Cilene acrescenta. “É importante porque, além do conhecimento, sair do barraco, não ficar só pensando besteira… Porque cabeça vazia é oficina do diabo. Você fica lá, ocioso, sem fazer nada, só caçando confusão… Então sair do barraco e fazer algo produtivo é maravilhoso”. Ela conta que terminou o Fundamental e o Médio dentro da cadeia. Agora, fez a prova do Encceja (Exame Nacional para Certificação de Competências de Jovens e Adultos) que avalia as competências de quem não concluiu os estudos na idade adequada.


“Pelas outras unidades que passei encontrei mais oportunidades, mais acolhimento, aqui nessa unidade. Porque nas outras era só tranca, era só fechado. Porque eu não sou uma pessoa muito fácil também, mas ficar só trancado, sem oportunidade de fazer nada, te torna mais agressiva e eu era essa pessoa. Quando eu vim pra cá a dona Soraya já me deu oportunidade ‘de cara’”, conta, referindo-se à diretora Soraya Ursi.

Currículo de peso
Durante a formatura, Soraya Ursi relembrou os passos para implementação do Capacitar para Libertar, desde a escolha do curso até das detentas que participariam.


“Lá atrás, quando o dr. Heiler veio com a ideia de levar o Capacitar para a feminina, eu fiquei com medo de dar um passo maior que a perna. Ele disse ‘Soraya, não me venha com nenhum curso mixuruca ou certificado sem peso’. Aí chegamos ao Senac, ao Senai. Pensamos em vários cursos e nos deparamos com uma situação bem triste: a primeira seria a área da saúde, mas não teríamos nem cinco mulheres, porque a maioria não tinha o segundo grau completo. O CEEBJA vinha com um trabalho muito forte, mas ainda tinha muita deficiência”, relembra.

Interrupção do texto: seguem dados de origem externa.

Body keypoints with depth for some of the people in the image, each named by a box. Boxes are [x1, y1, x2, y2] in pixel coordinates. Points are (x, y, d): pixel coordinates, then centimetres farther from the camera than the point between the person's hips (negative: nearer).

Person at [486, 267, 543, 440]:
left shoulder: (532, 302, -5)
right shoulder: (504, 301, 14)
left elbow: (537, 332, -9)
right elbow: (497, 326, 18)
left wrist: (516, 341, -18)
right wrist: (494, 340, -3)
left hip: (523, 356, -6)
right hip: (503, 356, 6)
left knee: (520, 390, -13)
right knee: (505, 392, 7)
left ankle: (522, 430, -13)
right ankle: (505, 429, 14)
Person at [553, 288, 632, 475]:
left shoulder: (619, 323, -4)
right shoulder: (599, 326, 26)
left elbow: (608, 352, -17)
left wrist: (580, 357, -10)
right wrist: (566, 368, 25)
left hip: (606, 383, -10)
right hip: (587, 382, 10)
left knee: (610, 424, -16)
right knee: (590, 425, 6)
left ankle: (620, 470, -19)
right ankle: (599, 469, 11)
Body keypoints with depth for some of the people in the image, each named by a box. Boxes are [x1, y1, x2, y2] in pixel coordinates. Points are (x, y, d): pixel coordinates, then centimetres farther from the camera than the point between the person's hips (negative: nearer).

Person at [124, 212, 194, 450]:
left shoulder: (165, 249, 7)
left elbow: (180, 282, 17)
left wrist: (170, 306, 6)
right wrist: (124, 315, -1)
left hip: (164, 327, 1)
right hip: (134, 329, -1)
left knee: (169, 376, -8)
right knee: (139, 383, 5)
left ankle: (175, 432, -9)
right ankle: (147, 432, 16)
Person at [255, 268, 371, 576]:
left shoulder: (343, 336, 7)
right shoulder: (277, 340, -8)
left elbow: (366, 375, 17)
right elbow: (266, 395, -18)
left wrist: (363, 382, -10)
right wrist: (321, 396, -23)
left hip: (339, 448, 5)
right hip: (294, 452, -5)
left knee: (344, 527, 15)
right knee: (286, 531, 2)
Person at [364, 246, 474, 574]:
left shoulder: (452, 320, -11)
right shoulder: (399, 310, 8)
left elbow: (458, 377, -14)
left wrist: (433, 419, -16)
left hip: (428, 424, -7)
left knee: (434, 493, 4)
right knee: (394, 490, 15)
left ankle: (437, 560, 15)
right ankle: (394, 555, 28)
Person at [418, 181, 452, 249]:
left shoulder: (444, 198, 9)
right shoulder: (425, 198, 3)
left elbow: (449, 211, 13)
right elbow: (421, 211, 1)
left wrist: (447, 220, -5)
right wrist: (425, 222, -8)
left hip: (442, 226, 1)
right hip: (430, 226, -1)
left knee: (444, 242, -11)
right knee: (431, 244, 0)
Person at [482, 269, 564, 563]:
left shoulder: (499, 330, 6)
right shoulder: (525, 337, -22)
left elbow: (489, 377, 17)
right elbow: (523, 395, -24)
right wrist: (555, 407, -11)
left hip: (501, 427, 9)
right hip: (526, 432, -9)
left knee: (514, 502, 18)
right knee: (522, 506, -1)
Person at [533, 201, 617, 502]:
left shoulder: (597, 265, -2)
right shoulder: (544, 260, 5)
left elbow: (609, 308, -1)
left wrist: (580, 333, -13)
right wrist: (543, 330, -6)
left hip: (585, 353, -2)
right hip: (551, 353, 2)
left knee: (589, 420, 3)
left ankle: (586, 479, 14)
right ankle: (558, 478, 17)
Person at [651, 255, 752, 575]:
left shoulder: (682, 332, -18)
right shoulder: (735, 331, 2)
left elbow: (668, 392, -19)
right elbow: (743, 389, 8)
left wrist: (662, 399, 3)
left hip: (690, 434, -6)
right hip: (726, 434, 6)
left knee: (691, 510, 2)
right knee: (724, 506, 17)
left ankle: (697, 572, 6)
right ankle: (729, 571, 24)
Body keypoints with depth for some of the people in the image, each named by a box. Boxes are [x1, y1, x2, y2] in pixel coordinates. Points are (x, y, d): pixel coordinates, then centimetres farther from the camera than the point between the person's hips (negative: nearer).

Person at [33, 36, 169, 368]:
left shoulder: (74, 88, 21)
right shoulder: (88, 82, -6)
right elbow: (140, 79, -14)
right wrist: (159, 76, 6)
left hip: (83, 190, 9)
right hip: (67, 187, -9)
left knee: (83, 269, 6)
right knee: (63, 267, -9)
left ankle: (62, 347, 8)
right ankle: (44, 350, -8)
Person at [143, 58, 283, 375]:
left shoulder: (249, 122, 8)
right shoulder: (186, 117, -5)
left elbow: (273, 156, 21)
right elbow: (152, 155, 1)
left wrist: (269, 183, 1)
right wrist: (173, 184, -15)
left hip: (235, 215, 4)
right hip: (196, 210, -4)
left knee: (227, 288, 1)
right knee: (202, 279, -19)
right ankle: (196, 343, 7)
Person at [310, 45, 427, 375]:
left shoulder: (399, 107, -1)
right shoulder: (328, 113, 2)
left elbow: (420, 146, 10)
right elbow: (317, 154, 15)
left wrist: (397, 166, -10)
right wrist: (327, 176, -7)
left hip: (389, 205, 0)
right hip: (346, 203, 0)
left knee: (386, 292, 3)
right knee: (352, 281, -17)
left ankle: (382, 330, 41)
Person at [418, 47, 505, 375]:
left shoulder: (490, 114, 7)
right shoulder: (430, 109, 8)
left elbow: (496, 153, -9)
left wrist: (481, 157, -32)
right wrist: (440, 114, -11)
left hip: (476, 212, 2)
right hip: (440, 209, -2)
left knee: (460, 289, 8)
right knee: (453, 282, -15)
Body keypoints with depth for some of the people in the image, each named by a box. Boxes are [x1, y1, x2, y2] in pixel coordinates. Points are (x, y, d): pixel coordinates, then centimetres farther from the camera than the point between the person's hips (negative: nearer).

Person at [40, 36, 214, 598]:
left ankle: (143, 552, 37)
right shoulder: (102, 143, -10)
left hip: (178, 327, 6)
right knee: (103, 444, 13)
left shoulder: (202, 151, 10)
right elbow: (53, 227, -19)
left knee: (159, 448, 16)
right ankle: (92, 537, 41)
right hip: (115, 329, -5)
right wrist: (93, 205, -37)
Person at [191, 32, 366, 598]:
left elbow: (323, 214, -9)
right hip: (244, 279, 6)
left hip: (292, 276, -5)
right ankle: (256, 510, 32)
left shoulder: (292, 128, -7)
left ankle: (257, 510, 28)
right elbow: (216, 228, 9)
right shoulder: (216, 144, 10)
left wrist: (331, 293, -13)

Hoje a diretora acredita que a unidade possa receber qualquer curso, levando em conta a escolarização das detentas.


“Vocês não estão saindo só com certificado, mas com um currículo de peso”, disse às formandas. “A partir daqui, seguem para o mercado de trabalho, com acompanhamento por 12 meses. O objetivo é que não tenha nenhuma reincidência nesse grupo”.


Ao final da formatura, os currículos de todas as mulheres foram entregues a um representante da Abrasel (Associação Brasileira de Bares e Restaurantes). “Essa é a minha chance de mudar”, acredita Cilene. Que as portas da cadeia se fechem e as do mercado se abram.


A segunda turma do Capacitar para Libertar na Cadeia Pública Feminina começa as aulas no mês de fevereiro.